A major source of disappointment with Islamic terrorism was the civil war within Boko Haram, which escalated in 2021 to the point where there were major Boko Haram and ISWAP losses from desertion, particularly those true believers who had family members with them, surrendering to the army. This was encouraged by an army process for housing and sustaining surrendered Islamic terrorists until they could move on. This encouraged more Islamic terrorists to officially surrender rather than just walk away, which many still do. By the end of 2021 about 20,000 Boko Haram and ISWAP men, including family members living with them in remote camps, had turned themselves in. This is remarkable because the total was only 8,000 in August. The rapid increase in surrenders overwhelmed the system and exhausted the resources available. Some of the former Islamic terrorists went back to the group they deserted and were accepted. This led to rumors that the massive increase in surrenders was largely a ploy by those clever Islamic terrorist fellows to let the army provide paid vacations for themselves and their families. That was a myth, with an element of reality. Most of those surrendering, especially the women and children, were starving and many were ill. The family members wanted nothing to do with returning to life in the forest. The adult men were a different matter and ISWAP leaders increased the number of raids and attacks. The only Islamic terrorists still active were the most fanatic and experienced ones. Most of these attacks were successful because the government were reporting the defeat of Islamic terrorism in Borno. Boko Haram was gone and replaced by a smaller but more determined and experienced ISWAP.

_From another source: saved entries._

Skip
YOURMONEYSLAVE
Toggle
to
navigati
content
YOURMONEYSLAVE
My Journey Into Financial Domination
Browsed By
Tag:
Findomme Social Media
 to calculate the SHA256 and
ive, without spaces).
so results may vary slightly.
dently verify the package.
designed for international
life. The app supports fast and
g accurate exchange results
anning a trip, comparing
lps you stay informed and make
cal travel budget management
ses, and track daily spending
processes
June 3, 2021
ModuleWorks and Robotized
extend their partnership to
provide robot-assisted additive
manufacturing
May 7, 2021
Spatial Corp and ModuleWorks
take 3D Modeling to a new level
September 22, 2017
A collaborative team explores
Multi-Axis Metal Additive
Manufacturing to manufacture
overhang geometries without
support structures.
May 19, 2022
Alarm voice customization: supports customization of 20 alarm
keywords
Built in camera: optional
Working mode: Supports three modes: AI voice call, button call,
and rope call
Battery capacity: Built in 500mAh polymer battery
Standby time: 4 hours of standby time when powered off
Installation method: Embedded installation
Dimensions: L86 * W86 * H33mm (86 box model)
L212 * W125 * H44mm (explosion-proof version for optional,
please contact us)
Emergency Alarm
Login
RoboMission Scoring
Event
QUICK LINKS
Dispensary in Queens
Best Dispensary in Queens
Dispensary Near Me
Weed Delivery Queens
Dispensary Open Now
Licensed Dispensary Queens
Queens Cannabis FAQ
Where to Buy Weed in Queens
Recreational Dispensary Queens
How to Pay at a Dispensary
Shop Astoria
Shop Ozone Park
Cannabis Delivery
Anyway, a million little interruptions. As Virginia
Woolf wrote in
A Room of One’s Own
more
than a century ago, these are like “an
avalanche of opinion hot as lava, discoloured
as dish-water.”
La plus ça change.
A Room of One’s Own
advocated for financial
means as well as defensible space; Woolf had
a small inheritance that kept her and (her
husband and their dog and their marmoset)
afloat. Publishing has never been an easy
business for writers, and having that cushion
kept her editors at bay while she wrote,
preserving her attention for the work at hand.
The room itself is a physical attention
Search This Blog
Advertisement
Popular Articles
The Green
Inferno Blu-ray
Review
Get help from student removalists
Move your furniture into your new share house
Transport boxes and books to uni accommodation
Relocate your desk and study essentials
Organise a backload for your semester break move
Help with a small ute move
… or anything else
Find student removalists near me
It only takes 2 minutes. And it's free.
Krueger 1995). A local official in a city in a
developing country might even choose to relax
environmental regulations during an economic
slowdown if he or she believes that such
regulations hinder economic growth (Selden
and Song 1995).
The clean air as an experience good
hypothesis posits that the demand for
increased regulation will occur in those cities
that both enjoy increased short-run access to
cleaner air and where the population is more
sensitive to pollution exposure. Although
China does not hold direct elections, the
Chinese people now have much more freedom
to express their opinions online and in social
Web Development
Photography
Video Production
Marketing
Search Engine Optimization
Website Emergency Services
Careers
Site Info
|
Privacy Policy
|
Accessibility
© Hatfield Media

One area where ISWAP excels is in exploiting the mass media and the recent offensive was organized to gain maximum positive media coverage. It’s a big gamble for ISWAP but that’s one feature of ISIL operations; taking big risks and going down fighting it the gamble is lost. The current plan is apparently designed to minimize those losses. Several recent encounters between ISWAP raiders and local militias have led to ISWAP retreating when it was apparent that the locals were steadfast and that army reinforcements were on the way. The tribal militias and army are now more adaptable and have more resources in the form of better air support (surveillance and airstrikes) and more flexibility in modifying tactics.